O Chile é o país latino-americano que mais fez testes da covid-19: em meados de abril atingiu a marca de cerca de 118.000 exames, com capacidade para cerca de 8.000 diários em aproximadamente cinquenta laboratórios públicos e particulares. O Governo baseou sua estratégia em um alto número de testes e em quarentenas “seletivas e dinâmicas” apenas em alguns municípios, estabelecidas de acordo com o número de infectados. Ao contrário de outros países da região, o confinamento total não foi adotado, apesar da pressão das autoridades locais. Desde que o primeiro caso da doença foi notificado, no dia 3 de março, os protestos pararam de uma hora para outra, em parte porque estão vigentes o toque de recolher e o estado de emergência. O maior temor no Chile continua sendo o número de respiradores, que a Administração centralizou desde o sistema público e privado. Há alguns dias o Ministério da Saúde informou que havia 538 respiradores disponíveis em todo o país, distribuídos pelo Governo central de acordo com as solicitações regionais.

O primeiro caso de coronavírus foi conhecido no dia 3 de março e o Governo de Sebastián Piñera decretou o estado de exceção de emergência –com militares nas ruas, como na explosão de protestos–, toque de recolher, suspensão de aulas e fechamento do comércio. Mantém-se firme em sua decisão de não estabelecer uma quarentena total em nível nacional, mas apenas em algumas áreas, que vão mudando de acordo com o contágio. Exceto por algum panelaço organizado em algum bairro, nestas semanas os protestos pararam quase completamente, embora nos últimos dias de abril alguns grupos tenham desafiado as autoridades com concentrações ainda em pequena escala que foram reprimidas. Há algumas semanas o próprio presidente aproveitou a quietude da praça e, em um gesto duramente criticado, saiu de seu carro para se fotografar no epicentro do cenário dos protestos: “Não cometi nenhum crime (…), ninguém é dono deste lugar”, explicou Piñera mais tarde.

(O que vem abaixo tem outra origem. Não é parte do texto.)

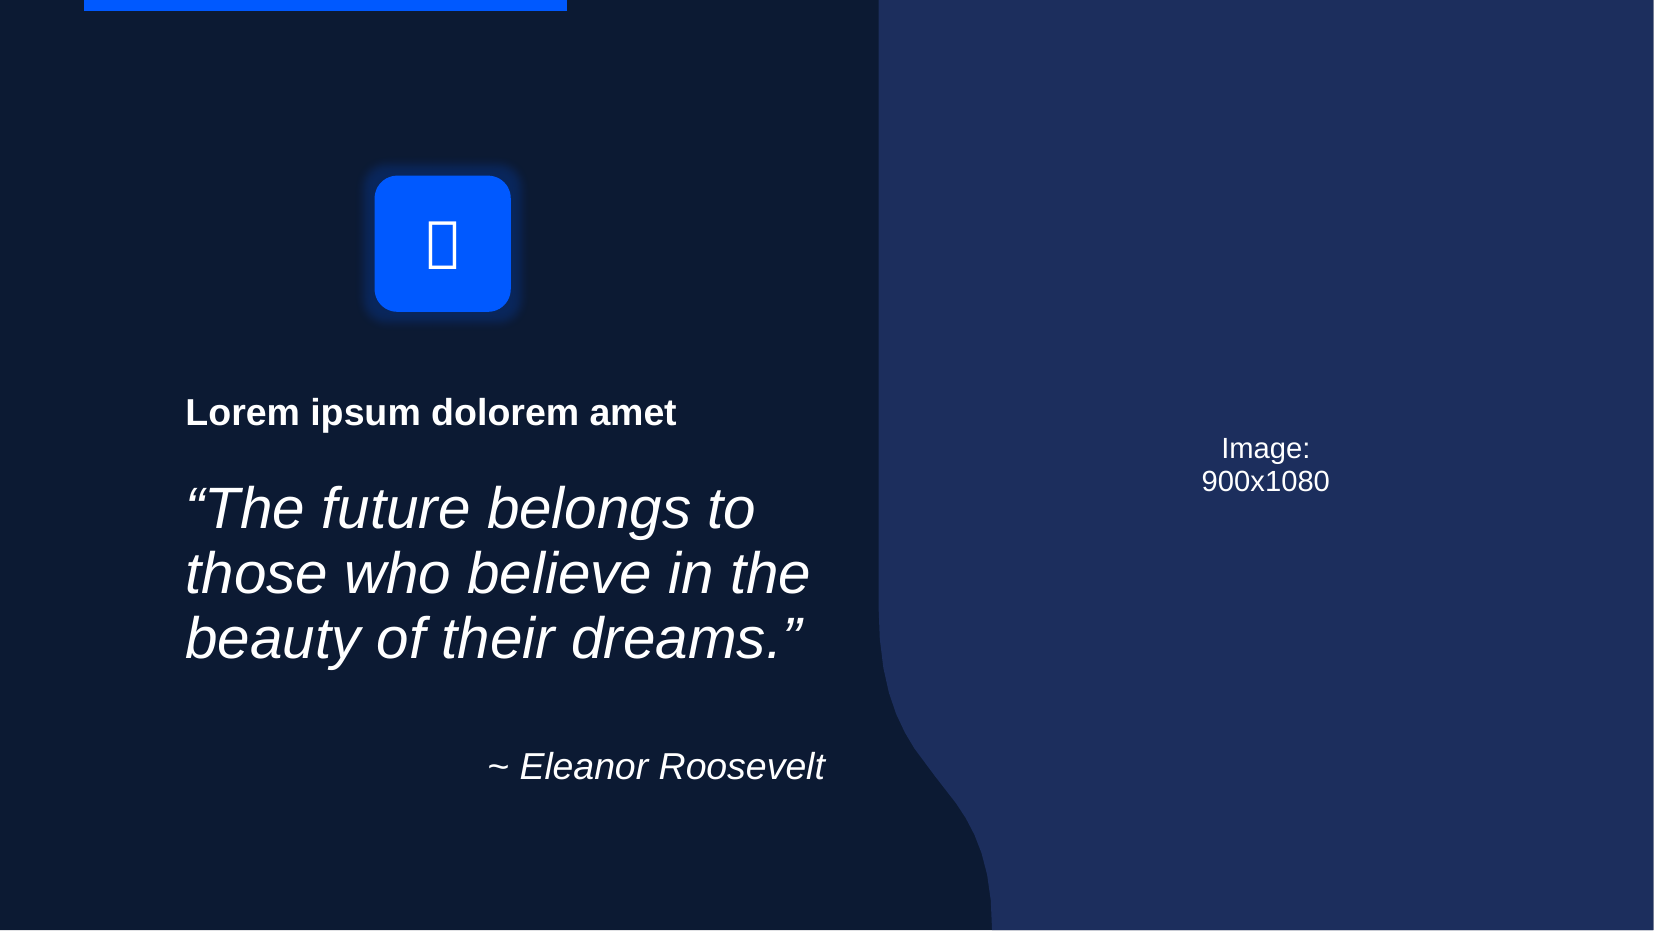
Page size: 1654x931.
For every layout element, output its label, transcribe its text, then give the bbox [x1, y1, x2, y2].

text_box Image: 900x1080 [878, 0, 1654, 931]
text_box  [374, 175, 511, 312]
text_box Lorem ipsum dolorem amet “The future belongs to those who believe in the beauty of their dreams.” ~ Eleanor Roosevelt [150, 316, 826, 863]
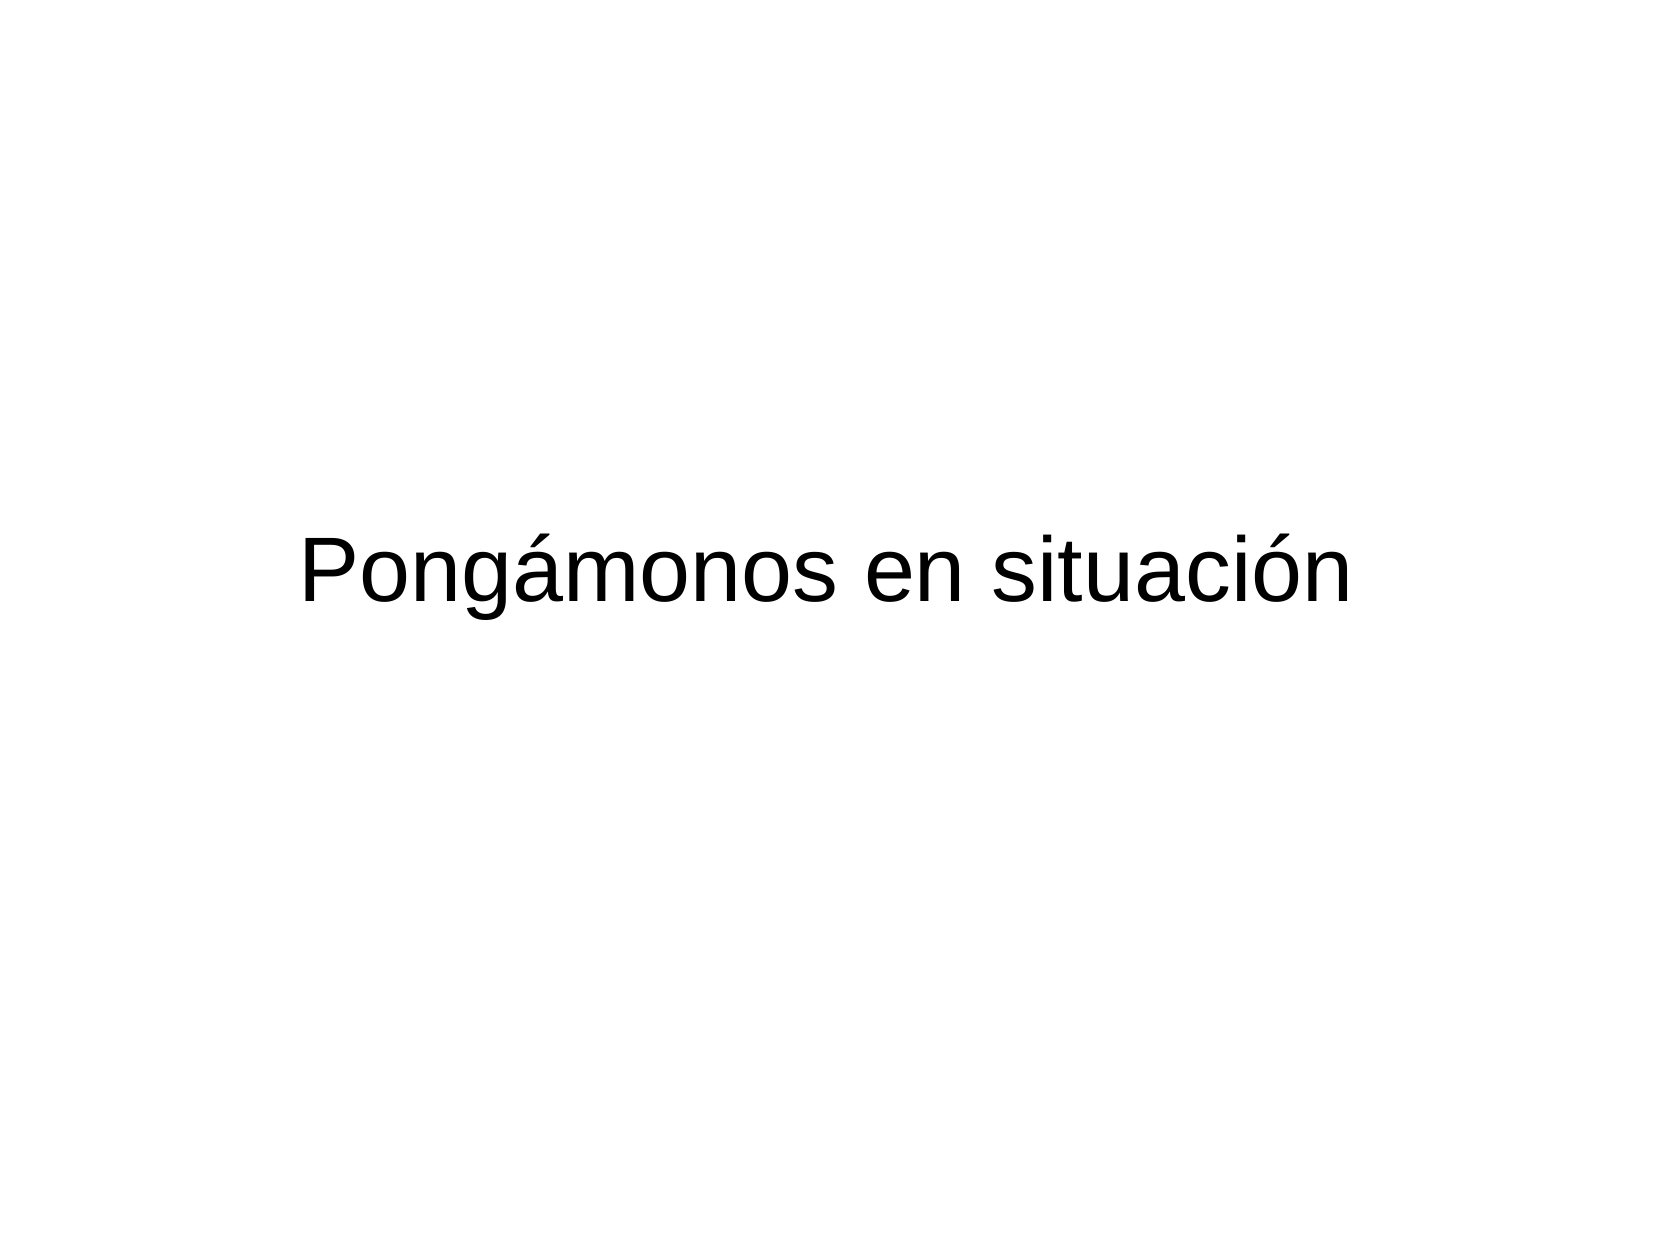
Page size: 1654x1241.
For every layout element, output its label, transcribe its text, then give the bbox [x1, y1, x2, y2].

A grande questão no Chile é o que acontecerá com a mobilização social uma vez superada a emergência sanitária. Trinidad Lopetegui, que tem a pulsação das ruas na retina, acredita que ressurgirá com força: “A covid-19 colocou em evidência a importância de demandas sociais como a saúde pública e as grandes desigualdades, provocando maior indignação e raiva no povo”, diz.

Do alto do edifício, apesar do silêncio, é possível observar os rastros de uma multidão que hoje está confinada. No asfalto ainda se lê: históricas. Foi a palavra que as mulheres escreveram na Plaza Italia no dia 8 de março, quando cerca de dois milhões de chilenas saíram às ruas para marchar, em uma demonstração da força do movimento social que o feminismo liderou. Foi a última grande concentração antes do apagão, que a galeria CIMA continua transmitindo sem descanso.